Wenige Monate nach der Einberufung des Parlaments kamen Hamas-Terroristen aus Gaza nach Israel, griffen eine israelische Armeeeinheit an, töteten 2 Soldaten und entführten den israelischen Soldaten Gilad Shalit. Israel reagierte auf die Entführung von Shalit und anderen Terroranschlägen der Hamas, indem es die in den von der PA kontrollierten Gebieten im Westjordanland und von Jerusalem aus ansässigen Mitglieder des Parlaments der Hamas verhaftete.

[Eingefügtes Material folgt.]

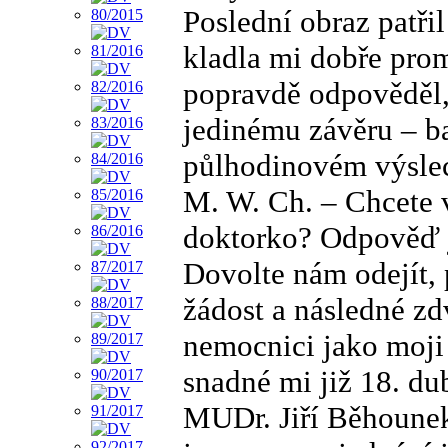
Poslední obraz patř
kladla mi dobře pro
popravdě odpověděl, 
jedinému závěru – b
půlhodinovém výslec
M. W. Ch. – Chcete 
doktorko? Odpověď jst
Dovolte nám odejít, 
žádost a následné zd
nemocnici jako moji
snadné mi již 18. d
MUDr. Jiří Běhounek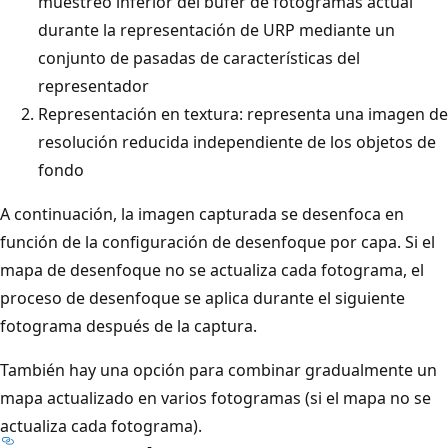
muestreo inferior del búfer de fotogramas actual
durante la representación de URP mediante un
conjunto de pasadas de características del
representador
Representación en textura: representa una imagen de
resolución reducida independiente de los objetos de
fondo
A continuación, la imagen capturada se desenfoca en
función de la configuración de desenfoque por capa. Si el
mapa de desenfoque no se actualiza cada fotograma, el
proceso de desenfoque se aplica durante el siguiente
fotograma después de la captura.
También hay una opción para combinar gradualmente un
mapa actualizado en varios fotogramas (si el mapa no se
actualiza cada fotograma).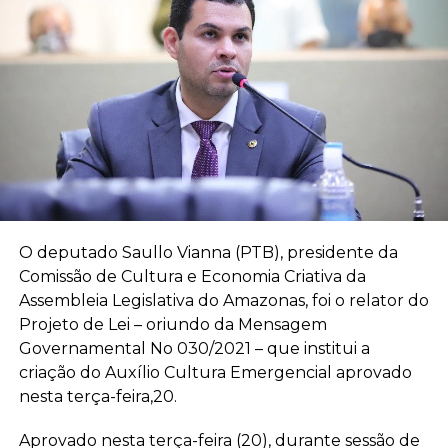
O deputado Saullo Vianna (PTB), presidente da
Comissão de Cultura e Economia Criativa da
Assembleia Legislativa do Amazonas, foi o relator do
Projeto de Lei – oriundo da Mensagem
Governamental No 030/2021 – que institui a
criação do Auxílio Cultura Emergencial aprovado
nesta terça-feira,20.
Aprovado nesta terça-feira (20), durante sessão de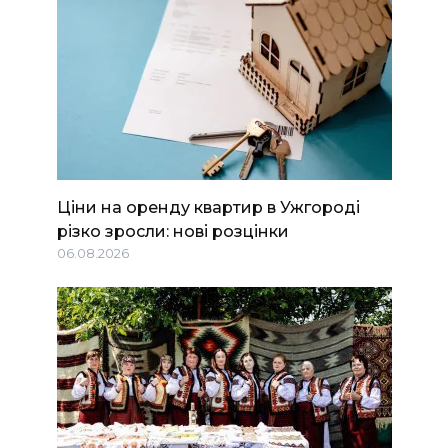
Ціни на оренду квартир в Ужгороді
різко зросли: нові розцінки
06.08.2026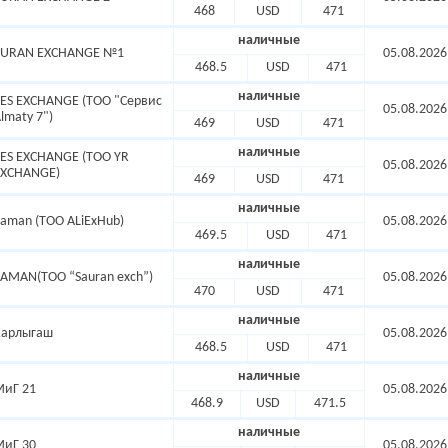
468
USD
471
наличные
TURAN EXCHANGE №1
05.08.2026
468.5
USD
471
наличные
ES EXCHANGE (ТОО "Сервис
05.08.2026
lmaty 7")
469
USD
471
наличные
ES EXCHANGE (ТОО YR
05.08.2026
EXCHANGE)
469
USD
471
наличные
aman (ТОО ALiExHub)
05.08.2026
469.5
USD
471
наличные
AMAN(TOO “Sauran exch”)
05.08.2026
470
USD
471
наличные
Карлыгаш
05.08.2026
468.5
USD
471
наличные
МиГ 21
05.08.2026
468.9
USD
471.5
наличные
МиГ 30
05.08.2026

Gleichzeitig stand die internationale Gemeinschaft vor einem Dilemma, wie sie die PA weiter finanzieren sollte, während diese von einer international benannten terroristischen Organisation kontrolliert wurde. Abbas, dessen Fatah-Partei bei den Wahlen die Kontrolle über das Parlament verloren hatte, nutzte die Gelegenheit und setzte die von der Hamas geführte Regierung ab. Die Hamas weigerte sich, Abbas‘ Aktionen zu akzeptieren, und im Sommer 2007 ergriff sie gewaltsam die Kontrolle über den Gazastreifen und warf in einigen Fällen Mitglieder der Fatah von den Dächern der Gebäude in den Tod.

Während die Hamas-Abgeordneten ihre Strafe bereits verbüsst haben und aus den israelischen Gefängnissen entlassen wurden, ist das Parlament der Palästinensischen Autonomiebehörde aufgrund der bis heute andauernden Kluft zwischen Abbas‘ Fatah und der Hamas nicht mehr wieder in Funktion getreten und es fanden keine Neuwahlen statt.

Ungeachtet des Fehlens von Wahlen in mehr als einem Jahrzehnt und des völligen Fehlens parlamentarischer Aktivitäten zeigen die Finanzunterlagen der Palästinensischen Autonomiebehörde, dass sie für die Jahre 2011 – 2018 nicht weniger als 104.566.000 Schekel (rund 29 Mio US-Dollar) für den „Zentralen Wahlausschuss“ der Palästinensischen Autonomiebehörde ausgegeben hat. Ebenso gab die PA nicht weniger als 336.746.000 Schekel (rund 96 Mio US-Dollar) für den „Legislativrat“ der PA – also das Parlament der PA – aus. Als Abbas im Dezember 2018 beschloss, dass die fortgesetzte Benennung auf die 2006 als Mitglieder des „Legislativrates“ gewählten Personen nicht mehr seinen oder den Zwecken der Fatah-Partei diente, beschloss er lediglich das Parlament aufzulösen.

Unnötig zu erwähnen, das alle oben genannten Zahlen zusätzlich zu den Hunderten von Millionen Schekeln sind, die von der PA im Laufe der Jahre für die Finanzierung ihrer terroristischen Belohnungspolitik ausgegeben wurden.

Fazit

Die Forderung, dass die Palästinensische Autonomiebehörde selbst grundlegende Standards der finanziellen Transparenz einhalten muss, ist nur dann sinnvoll, wenn mit diesen Erkenntnissen tatsächlich etwas gemacht wird. Wenn die Länder, die für PA beträchtliche Hilfen leisten nicht verlangen, dass die PA erklärt warum sie Millionen von Euro an Hilfe verschwendet hat – auch durch die Bereitstellung von Mitteln für nicht funktionierende Einrichtungen und terroristische Organisationen -, während diese die Armut beschwört und um Hilfe bittet, dann wird die PA weiterhin den guten Willen der Geberländer missbrauchen und ausnutzen.

Der Palästinensischen Autonomiebehörde zu erlauben, diese Praktiken weiterzuführen, trägt nicht zur Erreichung eines friedensbezogenen Zieles bei. Das Gegenteil ist der Fall. Wenn die internationalen Geber die Augen vor den offensichtlichen Missbräuchen der PA weiterhin verschliessen, ermutigen und erleichtern sie es der PA, die Gräben noch mehr zu vertiefen.

Maurice Hirsch ist Direktor der Rechtsabteilung bei Palestinian Media Watch. Übersetzung Audiatur-Online.